The Real Question For Indie Developers
The honest framing isn't "is Applyra better than Asolytics." It's "what does an indie developer actually need from an ASO tool, and which tool charges for that without padding the bill?"
What you actually need: track 100 to 500 keywords on iOS and Android. See your daily ranking movement. Know which keywords are worth chasing versus which ones you'll never crack. Get a useful suggestion when you sit down to rewrite your subtitle. Maybe pull the data into your own dashboard if you're that kind of person.
That's a $9.99/month problem. It's not a $59/month problem and definitely not a $199/month problem. Applyra prices accordingly. If you're curious how this compares across the wider field, the best free ASO tools for indie developers in 2026 walks through the rest of the landscape.
Bottom Line
Asolytics is a legitimate ASO platform with a real team and real data. The Pro plan is genuinely useful for agencies. The free tier is fine for kicking the tires.

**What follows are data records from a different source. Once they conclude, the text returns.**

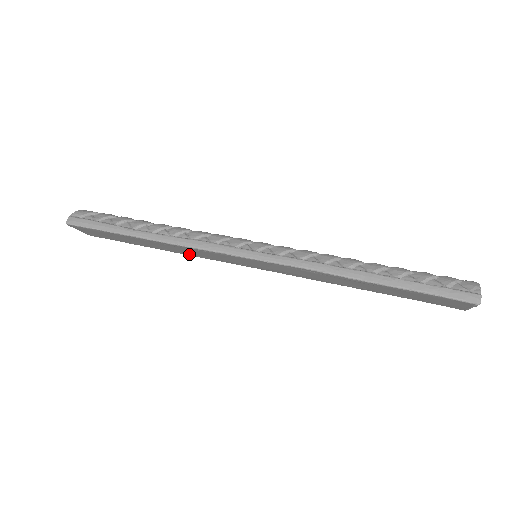
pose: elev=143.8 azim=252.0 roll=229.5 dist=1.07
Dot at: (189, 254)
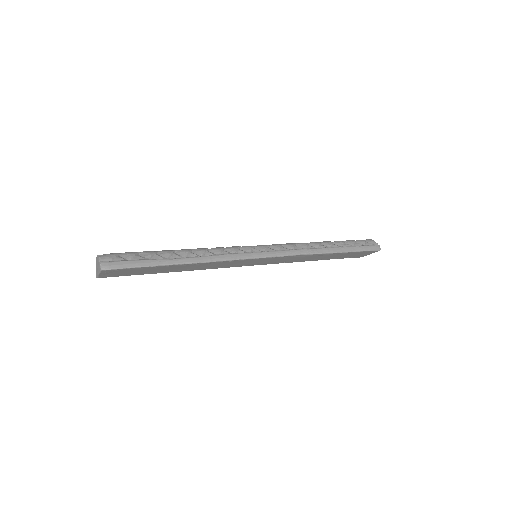
Dot at: (200, 269)
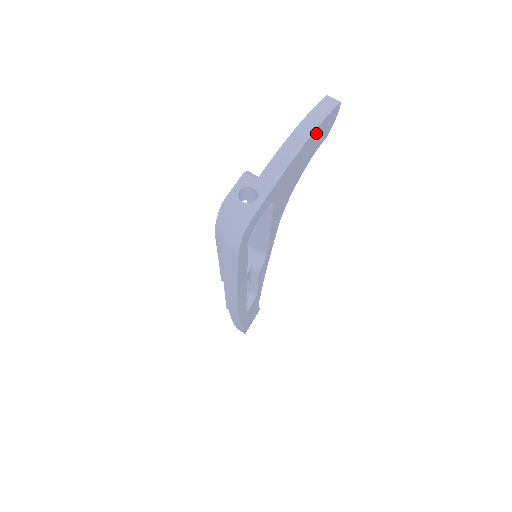
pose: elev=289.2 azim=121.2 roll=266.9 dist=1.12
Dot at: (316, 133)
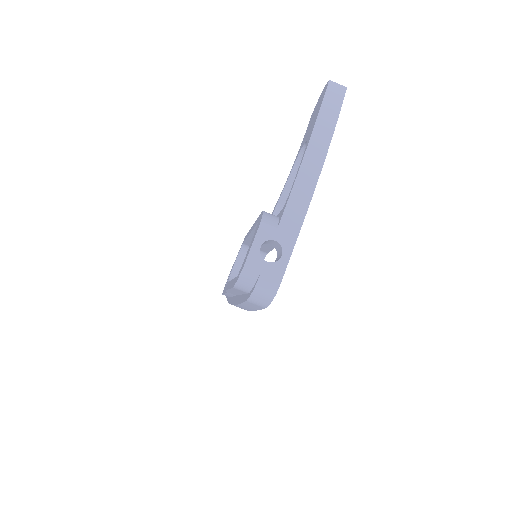
Dot at: occluded
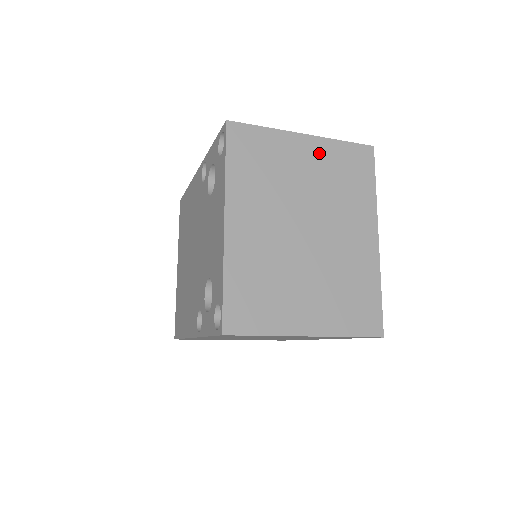
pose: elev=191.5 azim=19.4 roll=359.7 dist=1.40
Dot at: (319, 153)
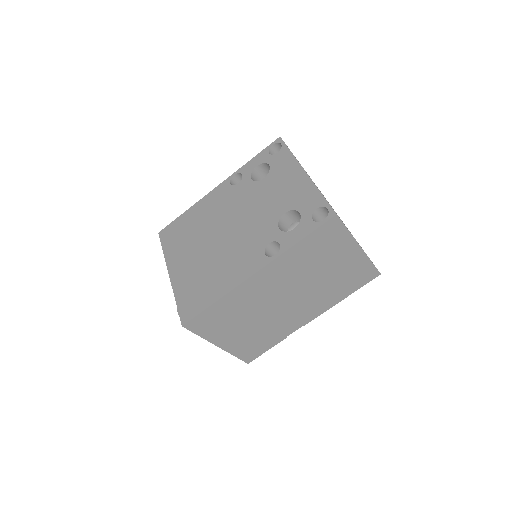
Dot at: occluded
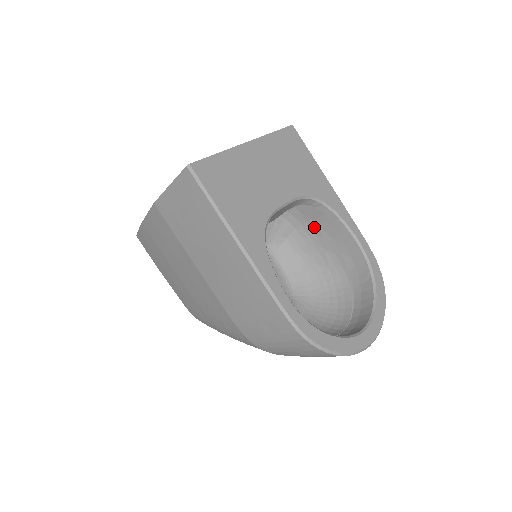
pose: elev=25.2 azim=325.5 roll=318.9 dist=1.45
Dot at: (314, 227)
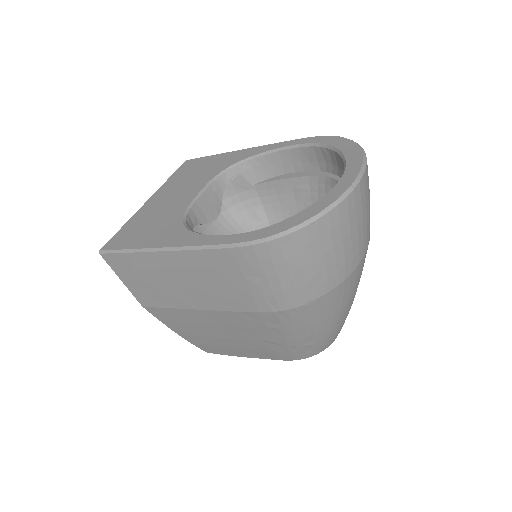
Dot at: (264, 185)
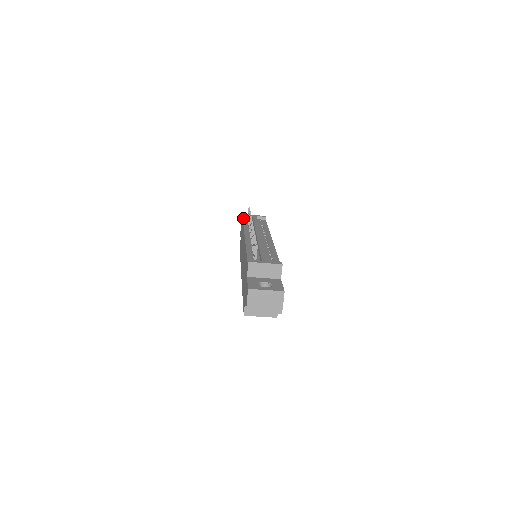
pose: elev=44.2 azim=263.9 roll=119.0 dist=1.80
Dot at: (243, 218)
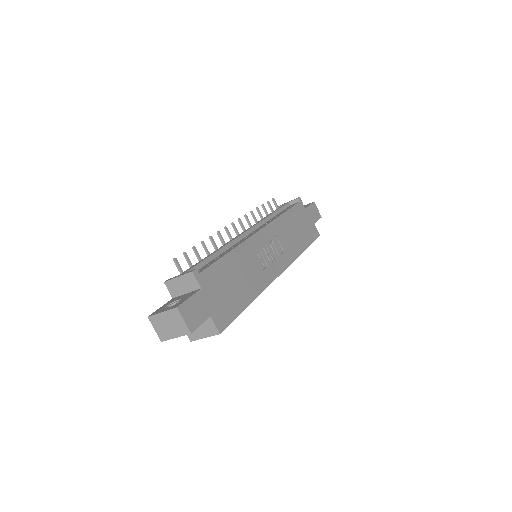
Dot at: occluded
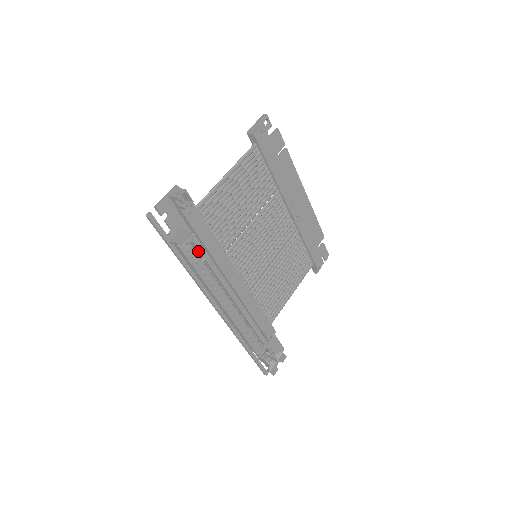
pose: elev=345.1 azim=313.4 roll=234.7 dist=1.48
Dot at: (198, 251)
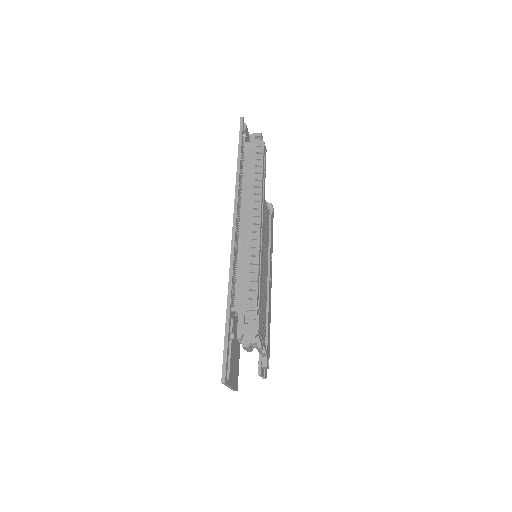
Dot at: occluded
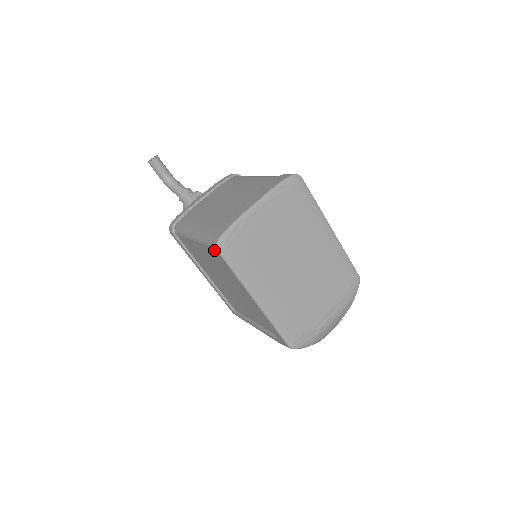
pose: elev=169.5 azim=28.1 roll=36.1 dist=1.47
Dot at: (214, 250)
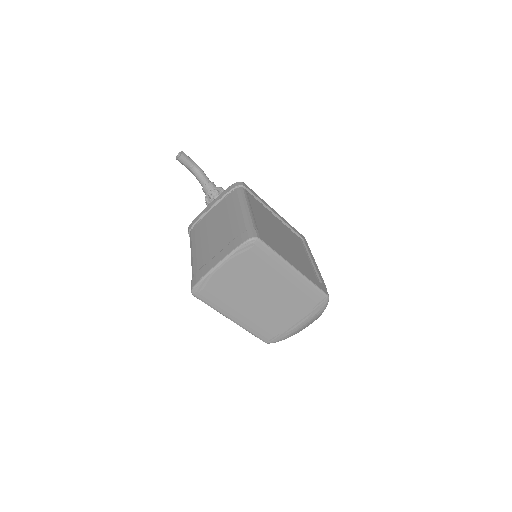
Dot at: occluded
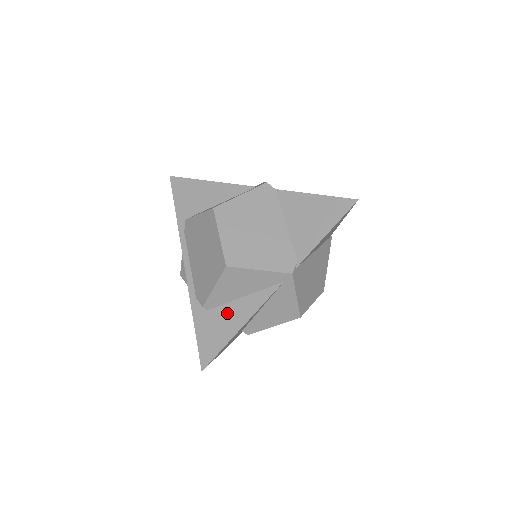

The middle, the Start plan at $59/month, is where indie developers get squeezed: more than you need, less than agencies need, priced for the segment above you. That's the gap Applyra fills with a permanent free plan, $9.99/month for unlimited keywords, a public API, and a native MCP server.

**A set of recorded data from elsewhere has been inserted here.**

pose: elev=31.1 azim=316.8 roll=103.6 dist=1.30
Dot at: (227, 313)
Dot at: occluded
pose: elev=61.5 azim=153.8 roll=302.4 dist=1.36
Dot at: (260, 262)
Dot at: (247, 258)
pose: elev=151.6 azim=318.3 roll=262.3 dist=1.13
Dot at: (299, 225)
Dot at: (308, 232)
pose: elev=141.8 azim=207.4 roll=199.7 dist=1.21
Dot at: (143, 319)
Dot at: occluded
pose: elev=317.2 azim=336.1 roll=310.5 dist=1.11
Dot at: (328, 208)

If you're shipping your own apps and writing your own metadata, that's the side of the comparison that lines up with your situation. If you're running an agency, Asolytics Pro is fine. Pick the tool that was designed for the work you're actually doing.
Frequently asked questions
Is Applyra a real alternative to Asolytics?
Yes, for indie developers and small studios. Both tools track keywords on App Store and Google Play, support competitor analysis, and include a free tier. The difference is positioning: Asolytics splits its paid offering between a $59/month Start plan and a $199/month Pro plan aimed at ASO agencies and consultants. Applyra keeps a single $9.99/month plan with unlimited keywords, which fits the indie budget better.
How much does Asolytics cost?
Asolytics has a free tier with 1 app and 100 keywords. The Start plan is $59/month or $589/year and covers 2 apps and 2,000 keywords. The Pro plan is $199/month or $1,699/year with 6 apps and 10,000 keywords. There is also a Custom tier on quote. A 7-day free trial is available on paid plans.
Does Asolytics cover both iOS and Android?
Yes. Asolytics tracks both the Apple App Store and Google Play across more than 80 countries. So does Applyra. On the store coverage axis, the two tools are equivalent. The differentiation shows up in pricing structure, keyword caps, and what's included in the free tier.
Does Asolytics have a public API or MCP server?
Asolytics publishes an SDK for in-app integration but does not publicly advertise a general-purpose REST API or an MCP server for querying ASO data programmatically. Applyra ships both a versioned REST API and a Model Context Protocol server, which lets you query keywords and rankings directly from Claude, Cursor, or any MCP client.
Why is Applyra cheaper than Asolytics?
Different audience, different cost structure. Asolytics targets indies, ASO consultants, agencies, and marketing teams in the same product, and bundles paid ASO consulting services on top. Applyra targets indie developers and small studios only, runs lean, and ships one flat $9.99/month tier with unlimited keywords. Less surface area to price, simpler pricing.
When does Asolytics make more sense than Applyra?
If you are an ASO consultant or agency managing 6 or more client apps, need 10,000 keywords tracked, or want bundled paid ASO services from the same team, the Asolytics Pro plan is built for you. For solo developers and small studios shipping 1 to 3 apps, that capacity stays unused and the bill is a stretch.